## Data supplied
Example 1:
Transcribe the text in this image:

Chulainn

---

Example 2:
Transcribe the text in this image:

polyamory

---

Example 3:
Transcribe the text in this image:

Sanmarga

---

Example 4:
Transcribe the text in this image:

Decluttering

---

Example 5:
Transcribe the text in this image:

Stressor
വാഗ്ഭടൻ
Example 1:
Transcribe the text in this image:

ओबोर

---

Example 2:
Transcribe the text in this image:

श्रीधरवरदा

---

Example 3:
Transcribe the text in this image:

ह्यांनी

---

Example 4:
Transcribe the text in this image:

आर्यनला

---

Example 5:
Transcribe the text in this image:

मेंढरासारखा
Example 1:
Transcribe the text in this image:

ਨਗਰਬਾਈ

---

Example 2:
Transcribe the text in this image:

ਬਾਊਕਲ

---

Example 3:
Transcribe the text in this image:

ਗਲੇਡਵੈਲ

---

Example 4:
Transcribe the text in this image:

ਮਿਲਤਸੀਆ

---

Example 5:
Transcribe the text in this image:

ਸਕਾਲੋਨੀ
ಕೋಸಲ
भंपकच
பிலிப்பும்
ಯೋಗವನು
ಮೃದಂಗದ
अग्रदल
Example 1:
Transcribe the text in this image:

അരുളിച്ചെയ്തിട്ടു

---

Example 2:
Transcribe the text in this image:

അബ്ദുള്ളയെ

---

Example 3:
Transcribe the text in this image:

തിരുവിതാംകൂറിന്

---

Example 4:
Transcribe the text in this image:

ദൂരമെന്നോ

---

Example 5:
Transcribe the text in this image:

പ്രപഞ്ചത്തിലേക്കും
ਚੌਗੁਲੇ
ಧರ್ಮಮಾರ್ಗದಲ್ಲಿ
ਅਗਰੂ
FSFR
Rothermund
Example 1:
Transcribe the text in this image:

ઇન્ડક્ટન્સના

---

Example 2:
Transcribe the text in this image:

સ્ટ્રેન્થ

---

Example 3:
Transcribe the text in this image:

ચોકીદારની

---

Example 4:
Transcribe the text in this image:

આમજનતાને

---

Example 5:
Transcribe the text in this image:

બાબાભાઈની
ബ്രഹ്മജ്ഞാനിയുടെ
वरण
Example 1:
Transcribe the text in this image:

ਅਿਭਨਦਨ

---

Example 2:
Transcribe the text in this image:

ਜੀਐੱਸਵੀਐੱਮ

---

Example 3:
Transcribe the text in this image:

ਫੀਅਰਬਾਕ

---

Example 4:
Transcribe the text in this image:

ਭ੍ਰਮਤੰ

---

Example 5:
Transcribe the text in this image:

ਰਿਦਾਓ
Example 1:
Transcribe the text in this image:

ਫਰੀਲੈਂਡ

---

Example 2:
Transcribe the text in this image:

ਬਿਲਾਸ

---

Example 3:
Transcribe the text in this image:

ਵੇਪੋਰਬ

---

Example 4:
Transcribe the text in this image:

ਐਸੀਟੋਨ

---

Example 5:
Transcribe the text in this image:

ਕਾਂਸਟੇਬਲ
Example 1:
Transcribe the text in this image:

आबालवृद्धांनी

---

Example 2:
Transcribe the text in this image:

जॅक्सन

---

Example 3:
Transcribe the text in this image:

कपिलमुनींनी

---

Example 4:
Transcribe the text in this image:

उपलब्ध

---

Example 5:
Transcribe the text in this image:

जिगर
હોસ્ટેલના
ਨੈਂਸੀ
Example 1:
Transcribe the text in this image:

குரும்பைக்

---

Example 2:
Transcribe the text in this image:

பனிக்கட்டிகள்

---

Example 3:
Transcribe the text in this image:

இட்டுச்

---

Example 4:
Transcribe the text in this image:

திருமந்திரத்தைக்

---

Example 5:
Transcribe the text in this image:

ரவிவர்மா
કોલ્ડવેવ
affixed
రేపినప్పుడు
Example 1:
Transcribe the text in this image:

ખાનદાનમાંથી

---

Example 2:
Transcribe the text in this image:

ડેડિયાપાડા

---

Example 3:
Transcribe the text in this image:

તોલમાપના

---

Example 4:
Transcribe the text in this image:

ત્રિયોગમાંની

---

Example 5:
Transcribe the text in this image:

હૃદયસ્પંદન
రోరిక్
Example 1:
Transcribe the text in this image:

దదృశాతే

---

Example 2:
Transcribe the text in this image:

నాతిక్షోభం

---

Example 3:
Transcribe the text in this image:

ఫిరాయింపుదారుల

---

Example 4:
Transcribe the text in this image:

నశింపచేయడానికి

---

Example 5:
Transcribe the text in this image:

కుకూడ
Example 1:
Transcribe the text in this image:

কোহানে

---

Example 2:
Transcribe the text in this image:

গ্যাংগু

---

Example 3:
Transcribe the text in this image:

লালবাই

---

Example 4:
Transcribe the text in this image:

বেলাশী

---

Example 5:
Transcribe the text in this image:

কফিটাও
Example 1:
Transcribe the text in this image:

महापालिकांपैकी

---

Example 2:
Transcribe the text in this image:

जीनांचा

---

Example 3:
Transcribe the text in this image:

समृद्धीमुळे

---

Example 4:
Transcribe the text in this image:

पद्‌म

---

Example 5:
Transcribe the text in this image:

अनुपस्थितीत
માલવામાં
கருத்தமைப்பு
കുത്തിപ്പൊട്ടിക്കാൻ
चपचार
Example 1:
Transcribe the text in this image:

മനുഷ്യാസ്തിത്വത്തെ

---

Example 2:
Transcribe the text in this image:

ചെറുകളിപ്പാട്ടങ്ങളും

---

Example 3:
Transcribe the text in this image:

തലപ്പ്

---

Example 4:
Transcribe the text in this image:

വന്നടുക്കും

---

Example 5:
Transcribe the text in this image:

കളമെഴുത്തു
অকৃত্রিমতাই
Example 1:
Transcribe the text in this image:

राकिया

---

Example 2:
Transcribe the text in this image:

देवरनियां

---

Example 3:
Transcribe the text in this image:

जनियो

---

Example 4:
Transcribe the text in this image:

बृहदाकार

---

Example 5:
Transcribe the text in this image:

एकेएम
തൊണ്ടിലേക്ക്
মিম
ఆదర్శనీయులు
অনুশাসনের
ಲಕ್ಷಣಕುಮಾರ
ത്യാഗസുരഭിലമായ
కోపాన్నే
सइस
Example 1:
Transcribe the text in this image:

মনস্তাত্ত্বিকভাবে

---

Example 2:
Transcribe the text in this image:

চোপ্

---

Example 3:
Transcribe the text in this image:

## Exercise goal
Print the data above exactly as it reads.

## Result of this task
Example 1:
Transcribe the text in this image:

Chulainn

---

Example 2:
Transcribe the text in this image:

polyamory

---

Example 3:
Transcribe the text in this image:

Sanmarga

---

Example 4:
Transcribe the text in this image:

Decluttering

---

Example 5:
Transcribe the text in this image:

Stressor
വാഗ്ഭടൻ
Example 1:
Transcribe the text in this image:

ओबोर

---

Example 2:
Transcribe the text in this image:

श्रीधरवरदा

---

Example 3:
Transcribe the text in this image:

ह्यांनी

---

Example 4:
Transcribe the text in this image:

आर्यनला

---

Example 5:
Transcribe the text in this image:

मेंढरासारखा
Example 1:
Transcribe the text in this image:

ਨਗਰਬਾਈ

---

Example 2:
Transcribe the text in this image:

ਬਾਊਕਲ

---

Example 3:
Transcribe the text in this image:

ਗਲੇਡਵੈਲ

---

Example 4:
Transcribe the text in this image:

ਮਿਲਤਸੀਆ

---

Example 5:
Transcribe the text in this image:

ਸਕਾਲੋਨੀ
ಕೋಸಲ
भंपकच
பிலிப்பும்
ಯೋಗವನು
ಮೃದಂಗದ
अग्रदल
Example 1:
Transcribe the text in this image:

അരുളിച്ചെയ്തിട്ടു

---

Example 2:
Transcribe the text in this image:

അബ്ദുള്ളയെ

---

Example 3:
Transcribe the text in this image:

തിരുവിതാംകൂറിന്

---

Example 4:
Transcribe the text in this image:

ദൂരമെന്നോ

---

Example 5:
Transcribe the text in this image:

പ്രപഞ്ചത്തിലേക്കും
ਚੌਗੁਲੇ
ಧರ್ಮಮಾರ್ಗದಲ್ಲಿ
ਅਗਰੂ
FSFR
Rothermund
Example 1:
Transcribe the text in this image:

ઇન્ડક્ટન્સના

---

Example 2:
Transcribe the text in this image:

સ્ટ્રેન્થ

---

Example 3:
Transcribe the text in this image:

ચોકીદારની

---

Example 4:
Transcribe the text in this image:

આમજનતાને

---

Example 5:
Transcribe the text in this image:

બાબાભાઈની
ബ്രഹ്മജ്ഞാനിയുടെ
वरण
Example 1:
Transcribe the text in this image:

ਅਿਭਨਦਨ

---

Example 2:
Transcribe the text in this image:

ਜੀਐੱਸਵੀਐੱਮ

---

Example 3:
Transcribe the text in this image:

ਫੀਅਰਬਾਕ

---

Example 4:
Transcribe the text in this image:

ਭ੍ਰਮਤੰ

---

Example 5:
Transcribe the text in this image:

ਰਿਦਾਓ
Example 1:
Transcribe the text in this image:

ਫਰੀਲੈਂਡ

---

Example 2:
Transcribe the text in this image:

ਬਿਲਾਸ

---

Example 3:
Transcribe the text in this image:

ਵੇਪੋਰਬ

---

Example 4:
Transcribe the text in this image:

ਐਸੀਟੋਨ

---

Example 5:
Transcribe the text in this image:

ਕਾਂਸਟੇਬਲ
Example 1:
Transcribe the text in this image:

आबालवृद्धांनी

---

Example 2:
Transcribe the text in this image:

जॅक्सन

---

Example 3:
Transcribe the text in this image:

कपिलमुनींनी

---

Example 4:
Transcribe the text in this image:

उपलब्ध

---

Example 5:
Transcribe the text in this image:

जिगर
હોસ્ટેલના
ਨੈਂਸੀ
Example 1:
Transcribe the text in this image:

குரும்பைக்

---

Example 2:
Transcribe the text in this image:

பனிக்கட்டிகள்

---

Example 3:
Transcribe the text in this image:

இட்டுச்

---

Example 4:
Transcribe the text in this image:

திருமந்திரத்தைக்

---

Example 5:
Transcribe the text in this image:

ரவிவர்மா
કોલ્ડવેવ
affixed
రేపినప్పుడు
Example 1:
Transcribe the text in this image:

ખાનદાનમાંથી

---

Example 2:
Transcribe the text in this image:

ડેડિયાપાડા

---

Example 3:
Transcribe the text in this image:

તોલમાપના

---

Example 4:
Transcribe the text in this image:

ત્રિયોગમાંની

---

Example 5:
Transcribe the text in this image:

હૃદયસ્પંદન
రోరిక్
Example 1:
Transcribe the text in this image:

దదృశాతే

---

Example 2:
Transcribe the text in this image:

నాతిక్షోభం

---

Example 3:
Transcribe the text in this image:

ఫిరాయింపుదారుల

---

Example 4:
Transcribe the text in this image:

నశింపచేయడానికి

---

Example 5:
Transcribe the text in this image:

కుకూడ
Example 1:
Transcribe the text in this image:

কোহানে

---

Example 2:
Transcribe the text in this image:

গ্যাংগু

---

Example 3:
Transcribe the text in this image:

লালবাই

---

Example 4:
Transcribe the text in this image:

বেলাশী

---

Example 5:
Transcribe the text in this image:

কফিটাও
Example 1:
Transcribe the text in this image:

महापालिकांपैकी

---

Example 2:
Transcribe the text in this image:

जीनांचा

---

Example 3:
Transcribe the text in this image:

समृद्धीमुळे

---

Example 4:
Transcribe the text in this image:

पद्‌म

---

Example 5:
Transcribe the text in this image:

अनुपस्थितीत
માલવામાં
கருத்தமைப்பு
കുത്തിപ്പൊട്ടിക്കാൻ
चपचार
Example 1:
Transcribe the text in this image:

മനുഷ്യാസ്തിത്വത്തെ

---

Example 2:
Transcribe the text in this image:

ചെറുകളിപ്പാട്ടങ്ങളും

---

Example 3:
Transcribe the text in this image:

തലപ്പ്

---

Example 4:
Transcribe the text in this image:

വന്നടുക്കും

---

Example 5:
Transcribe the text in this image:

കളമെഴുത്തു
অকৃত্রিমতাই
Example 1:
Transcribe the text in this image:

राकिया

---

Example 2:
Transcribe the text in this image:

देवरनियां

---

Example 3:
Transcribe the text in this image:

जनियो

---

Example 4:
Transcribe the text in this image:

बृहदाकार

---

Example 5:
Transcribe the text in this image:

एकेएम
തൊണ്ടിലേക്ക്
মিম
ఆదర్శనీయులు
অনুশাসনের
ಲಕ್ಷಣಕುಮಾರ
ത്യാഗസുരഭിലമായ
కోపాన్నే
सइस
Example 1:
Transcribe the text in this image:

মনস্তাত্ত্বিকভাবে

---

Example 2:
Transcribe the text in this image:

চোপ্

---

Example 3:
Transcribe the text in this image:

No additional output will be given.